Pictures do not belong in your copy. Repeat all the other data exactly.
(Stored data)
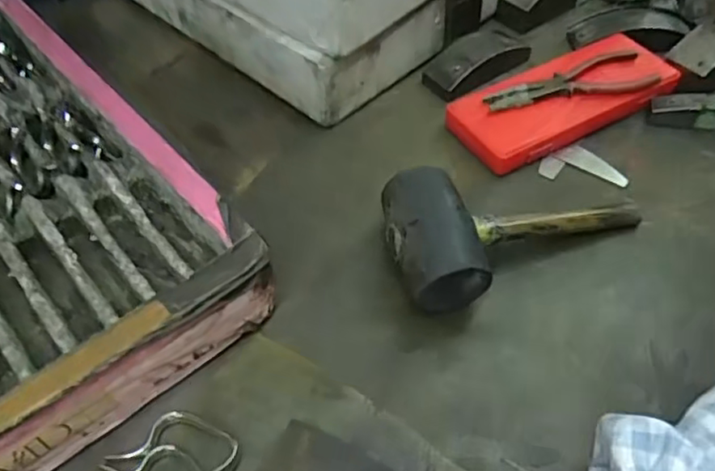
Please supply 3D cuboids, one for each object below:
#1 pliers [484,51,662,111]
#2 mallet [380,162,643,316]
[{"bbox_3d":[0.226,-0.160,0.651,0.195,0.013,0.055,-20,53,-14],"label":"pliers"},{"bbox_3d":[0.142,-0.006,0.540,0.229,0.071,0.112,-10,51,-6],"label":"mallet"}]

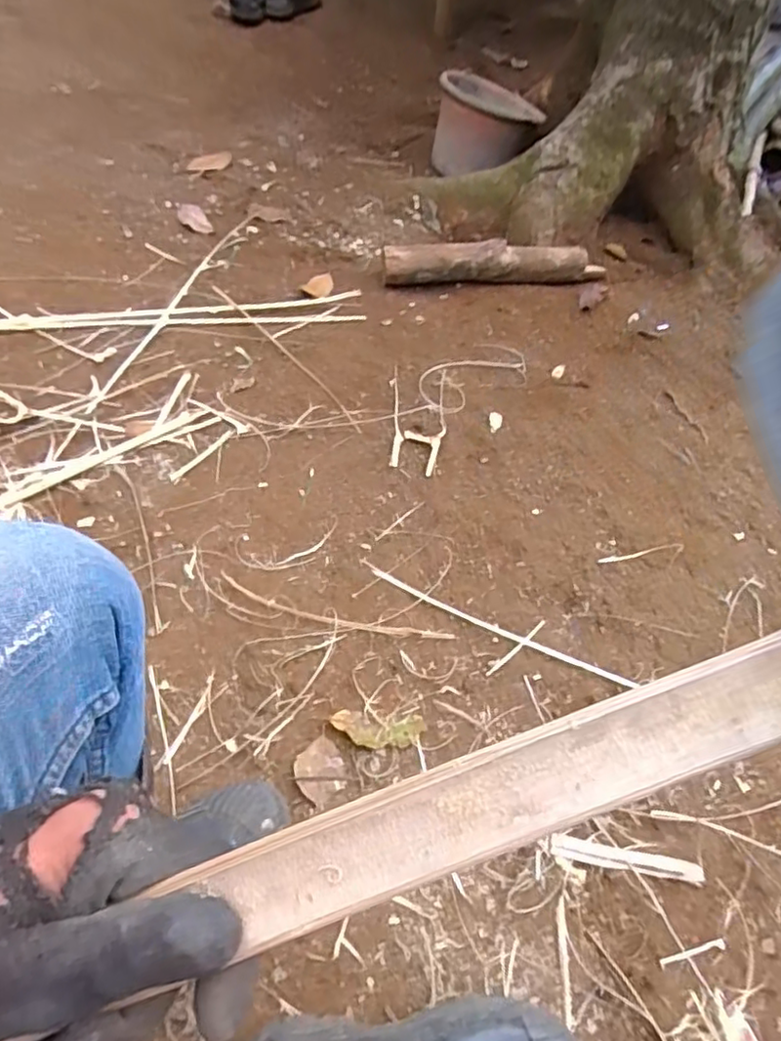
(End Stored data)
## [Expected answer]
Please supply 3D cuboids, one for each object below:
#1 pliers [484,51,662,111]
#2 mallet [380,162,643,316]
[{"bbox_3d":[0.226,-0.160,0.651,0.195,0.013,0.055,-20,53,-14],"label":"pliers"},{"bbox_3d":[0.142,-0.006,0.540,0.229,0.071,0.112,-10,51,-6],"label":"mallet"}]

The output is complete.